Not ideal. Of course I think I should be paid more. Of course I have issues with how wRVUS play out and how much I get paid per. And what counts on the quality metrics and how they get calculated. But a less imperfect system than many others.

Not sure what I think about salary docs thinking they should be paid the same whether they see hardly any patients or if they are seeing a full schedule.

Having moved to a salaried system, and managed physicians on that system, we did set some expectations for productivity. But given the prison setting, getting the patients to us could be challenging. You could have a full schedule, but the patient would be out to court, or in lockdown, or off on a job despite his appointment, or just refuse the appointment.

Many of us in that setting did accept a lower salary than our peers in private practice, because it did ease certain stresses and made for a more manageable lifestyle. We had plenty of other stresses associated with working for the government in a prison.
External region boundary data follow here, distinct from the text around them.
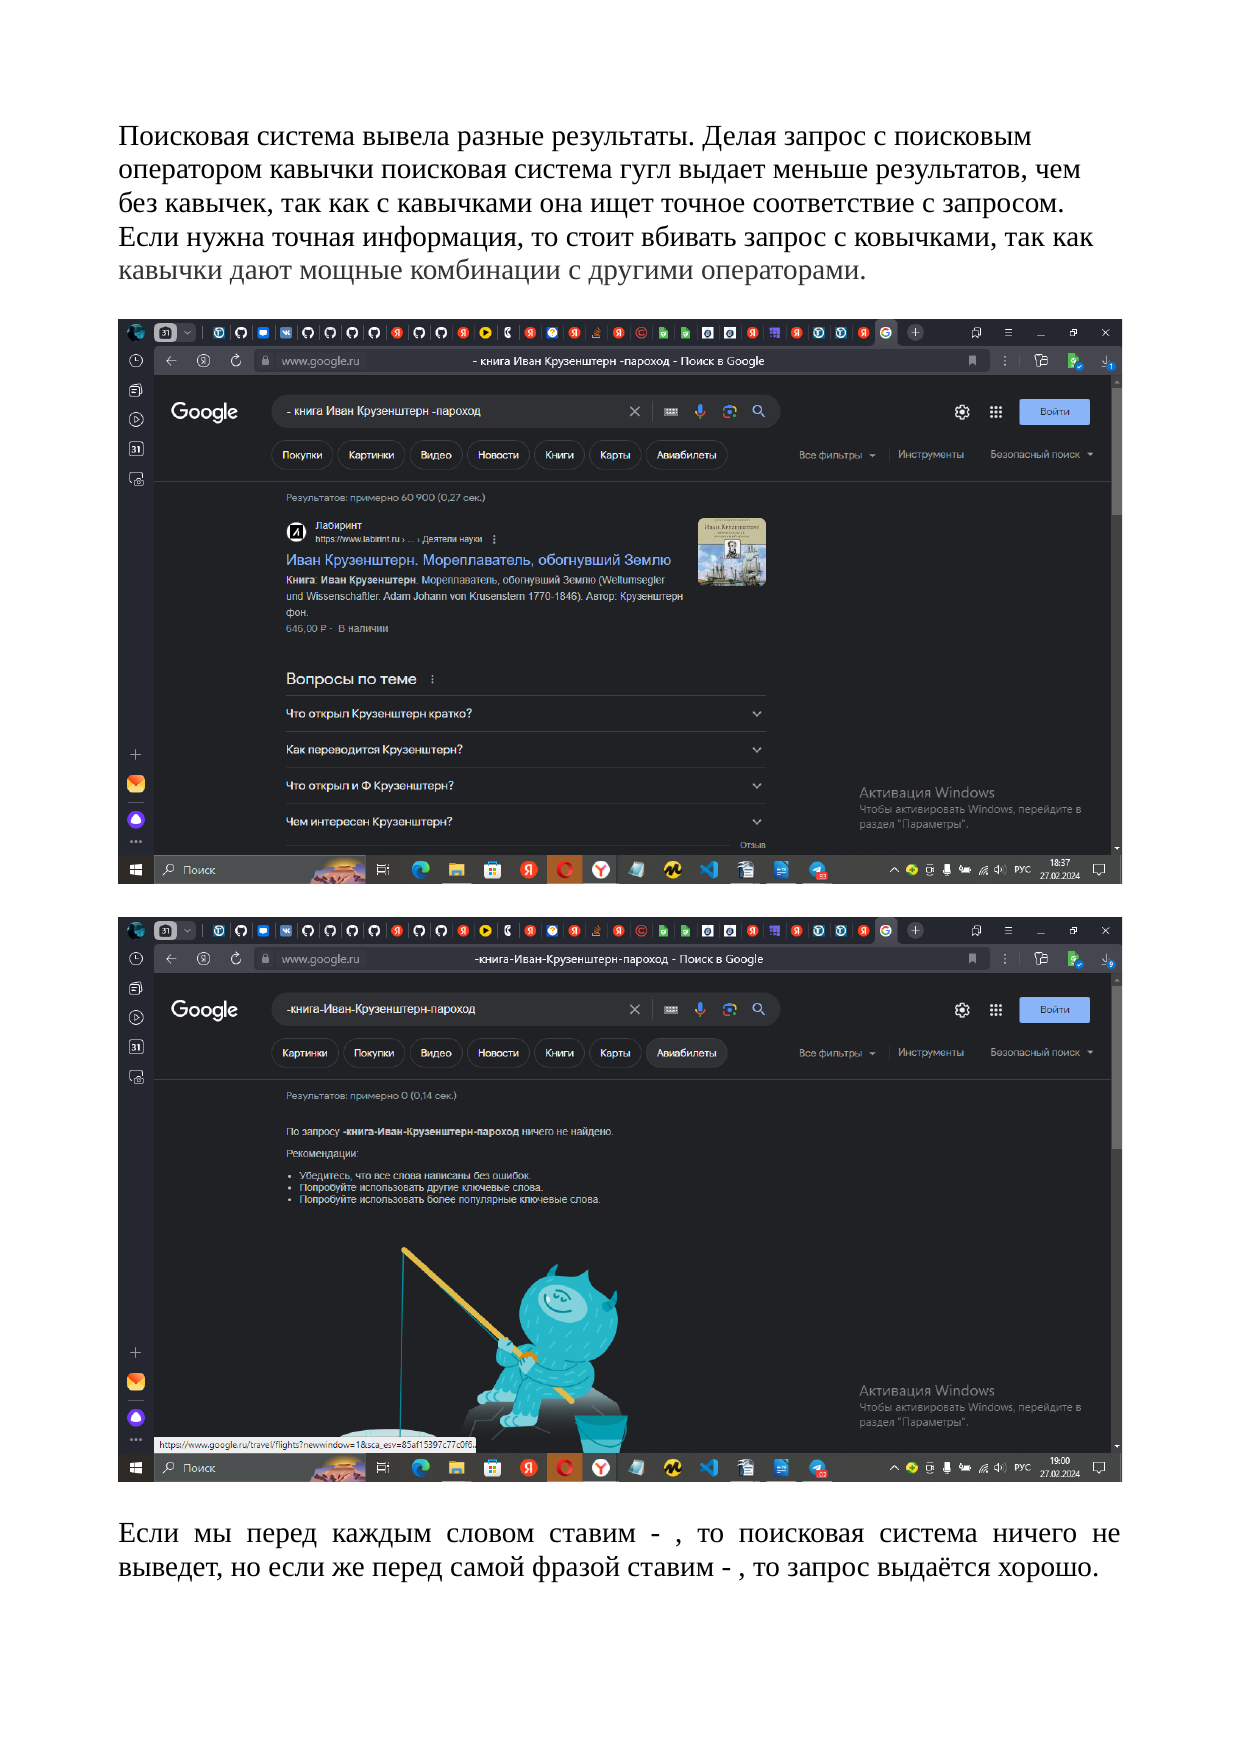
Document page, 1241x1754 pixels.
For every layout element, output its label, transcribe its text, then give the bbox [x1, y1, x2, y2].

picture [118, 917, 1123, 1482]
text Если мы перед каждым словом ставим - , то поисковая система ничего не выведет, но если же перед самой фразой ставим - , то запрос выдаётся хорошо. [118, 1515, 1122, 1582]
picture [118, 319, 1123, 884]
text Поисковая система вывела разные результаты. Делая запрос с поисковым оператором кавычки поисковая система гугл выдает меньше результатов, чем без кавычек, так как с кавычками она ищет точное соответствие с запросом. Если нужна точная информация, то стоит вбивать запрос с ковычками, так как кавычки дают мощные комбинации с другими операторами. [118, 118, 1122, 286]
And there was friction at times, when some docs discovered they were working harder than their peers for the same salary. Government pay rules made it hard to give bonuses, but we did approve overtime for some of those folks. And docs that wanted to make more could take more call (all done remotely) which gave extra reimbursement. But it was still a mess.

But in the ancient days, a lot of physicians actually enjoyed a lower pace, more time with patients etc. and accepted their lower reimbursement in exchange for it. It got tougher to do that as time went by, with malpractice insurance rates based on specialty and not on production and other factors. But it was still nice.

We lost a developmental/behavioral pediatrician with decades of experience (board certified) from my private practice because he felt he couldn’t properly take care of patients in the timeslots he was allowed, so our system let him go. A great loss, IMHO.

I don’t know what the ideal system is, but this sure ain’t it, either in the private or public sector. At least in my experience. I do know some folks who are relatively happy in their particular situations, and more power to them. I’ve really only personally experienced the erosion of physician flexibility in these areas.